The commonality of habitual traits of serial killers allows the construction of a psychological profile. This allows targeted interviewing of suspects, although there are often a large number of entirely innocent individuals who have some match to the profile. Also, some serial killers are skilled at concealing their true selves behind a charming facade.
Unfortunately, profiles are built upon historical precedents of known serial killers that sometimes do not accurately model actual culprits. Such problems plagued the hunt for the D.C. sniper John Muhammad and John Lee Malvo, whose initial profile indicated a white male. A different problem plagued the hunt for Aileen Wuornos in Florida's "Highway Killer" case; police initially believed the killer to be male.
Serial killer investigations sometimes reveal an unsatisfactory side to law enforcement — inertia, incompetence, bureaucracy, mismanagement, agency "turf wars," missed opportunities, racial or gender bias, and other failures can slow down the investigation and, indirectly, allow further murders.
While there is a public misconception that serial killers generally want to be discovered, in most instances this is not the case, as serial killers will often go to great lengths to prevent capture or to push police and investigators towards the wrong subjects.

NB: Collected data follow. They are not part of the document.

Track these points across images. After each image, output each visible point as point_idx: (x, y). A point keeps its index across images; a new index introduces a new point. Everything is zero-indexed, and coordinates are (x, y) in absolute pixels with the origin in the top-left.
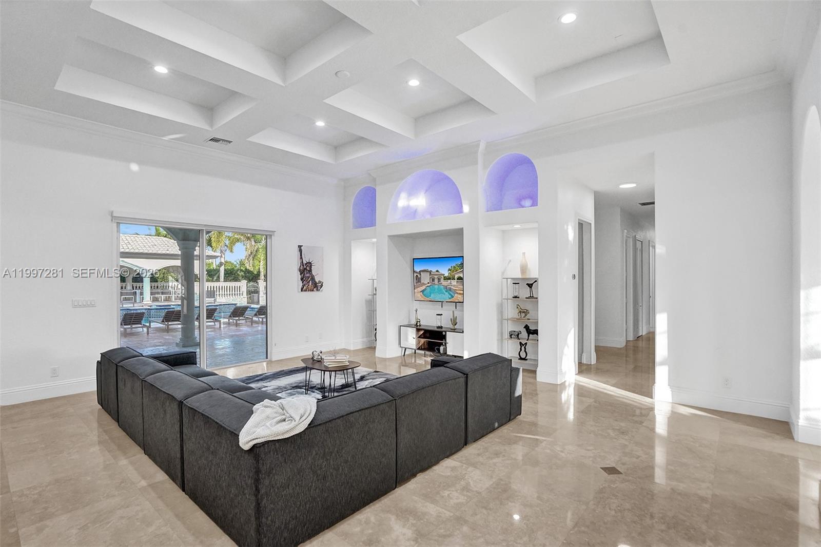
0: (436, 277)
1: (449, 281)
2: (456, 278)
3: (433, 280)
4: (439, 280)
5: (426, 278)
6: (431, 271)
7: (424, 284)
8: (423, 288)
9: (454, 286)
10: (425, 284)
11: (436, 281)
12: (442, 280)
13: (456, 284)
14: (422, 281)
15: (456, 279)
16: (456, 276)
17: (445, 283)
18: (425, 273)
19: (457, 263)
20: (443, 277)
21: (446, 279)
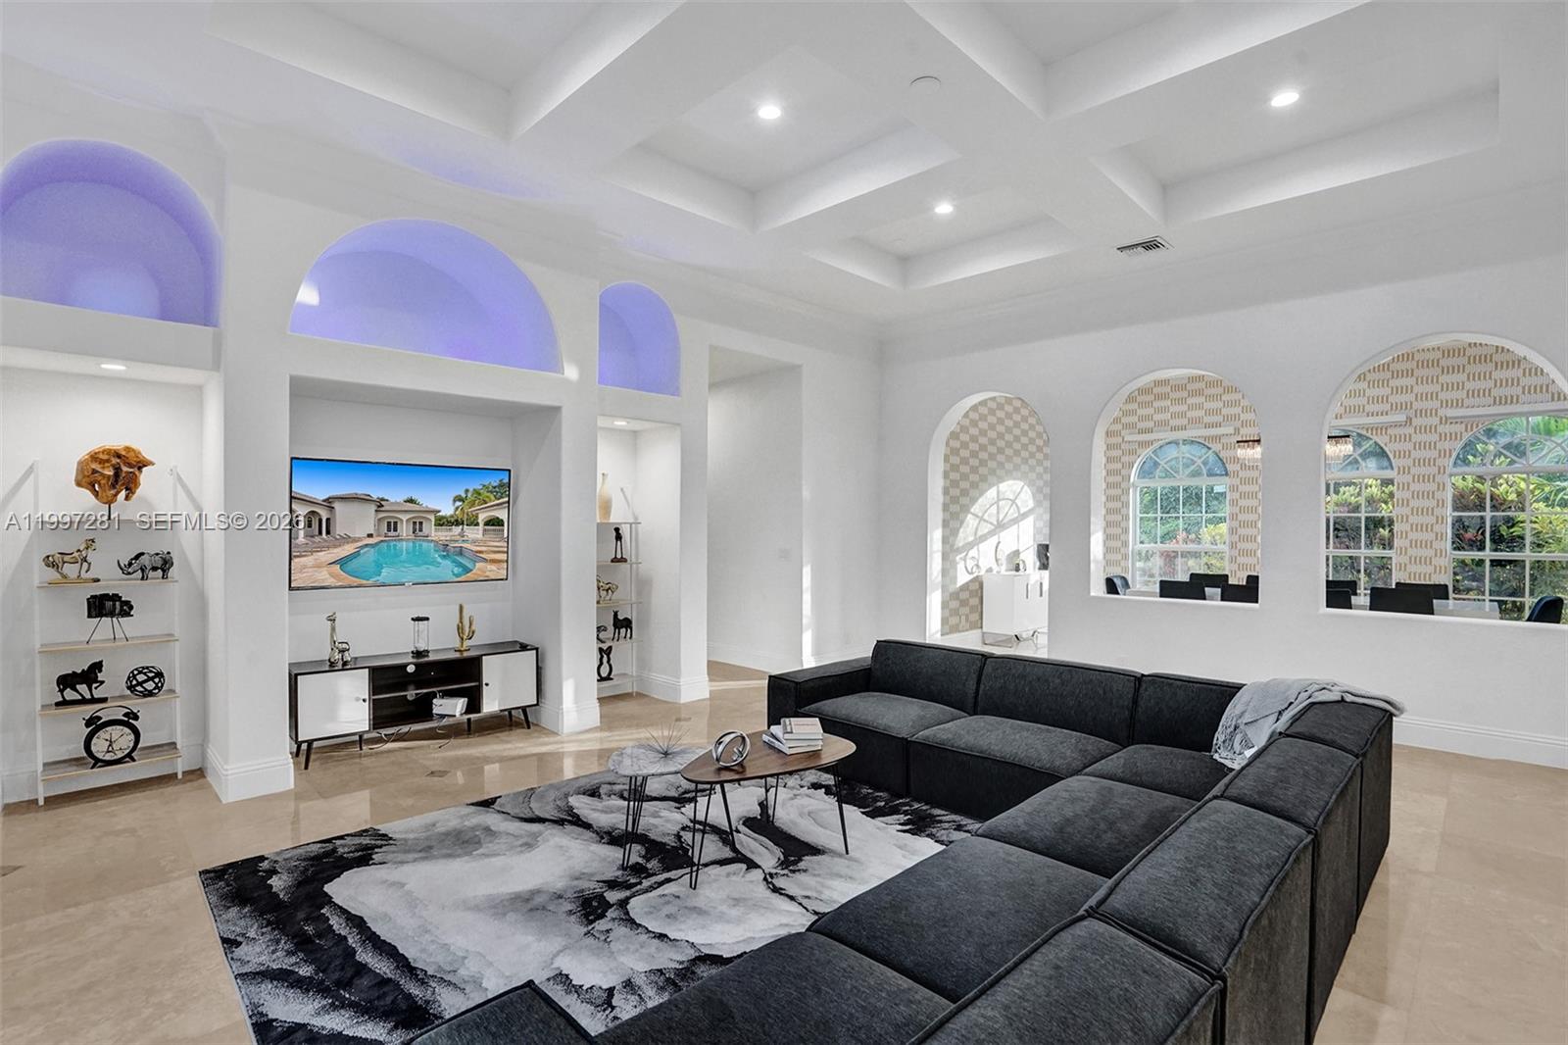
0: (404, 517)
1: (457, 530)
2: (480, 521)
3: (393, 526)
4: (417, 526)
5: (356, 523)
6: (383, 500)
7: (347, 539)
8: (348, 549)
9: (474, 542)
10: (355, 540)
11: (405, 530)
12: (430, 528)
13: (480, 536)
14: (339, 529)
15: (481, 525)
16: (482, 517)
17: (443, 535)
18: (355, 507)
19: (486, 484)
20: (432, 518)
21: (442, 522)
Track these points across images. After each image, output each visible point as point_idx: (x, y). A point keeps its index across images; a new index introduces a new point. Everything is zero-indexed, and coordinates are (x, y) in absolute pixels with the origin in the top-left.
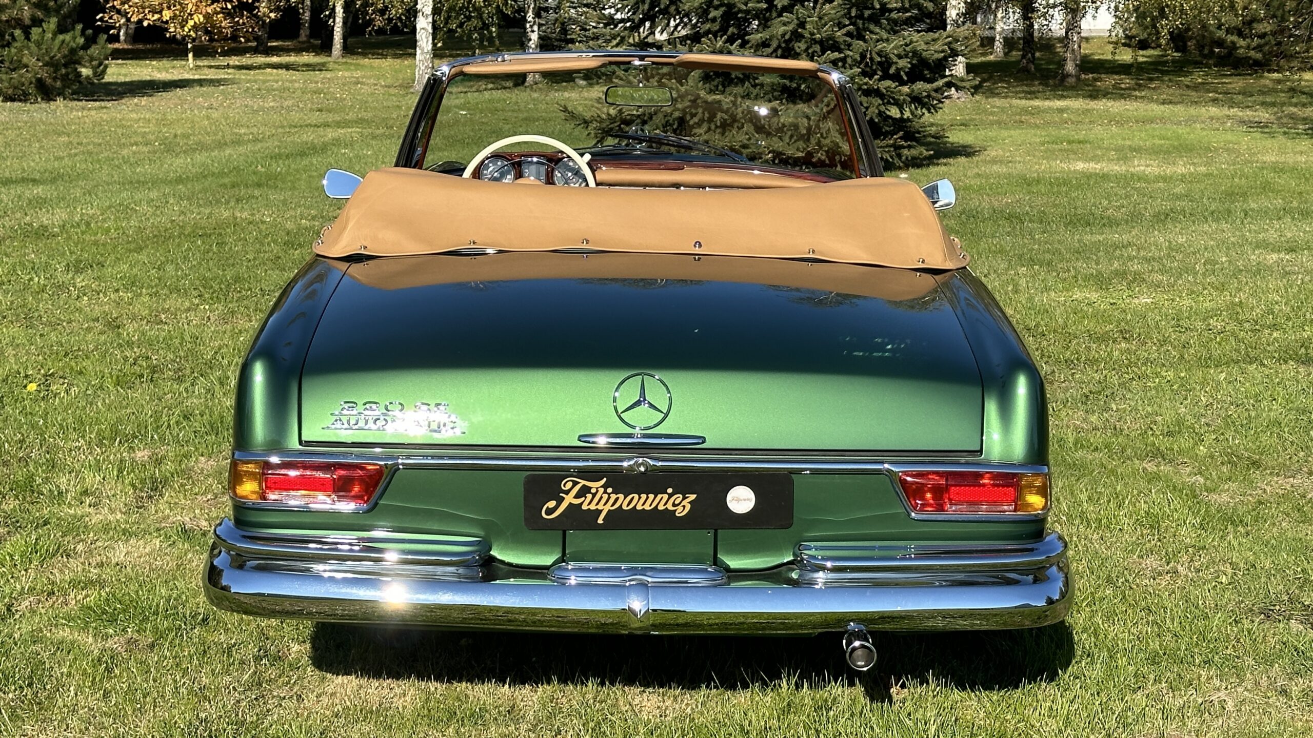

The public's fascination with serial killers led to many successful crime novels and films about fictional serial killers, including Bret Easton Ellis' American Psycho; and especially Thomas Harris' The Silence of the Lambs and its Academy Award-winning movie adaptation, whose main antagonist, the cannibalistic serial killer Hannibal Lecter, is a cultural icon. The character John Doe, from the movie Se7en, is another well-known fictional serial killer.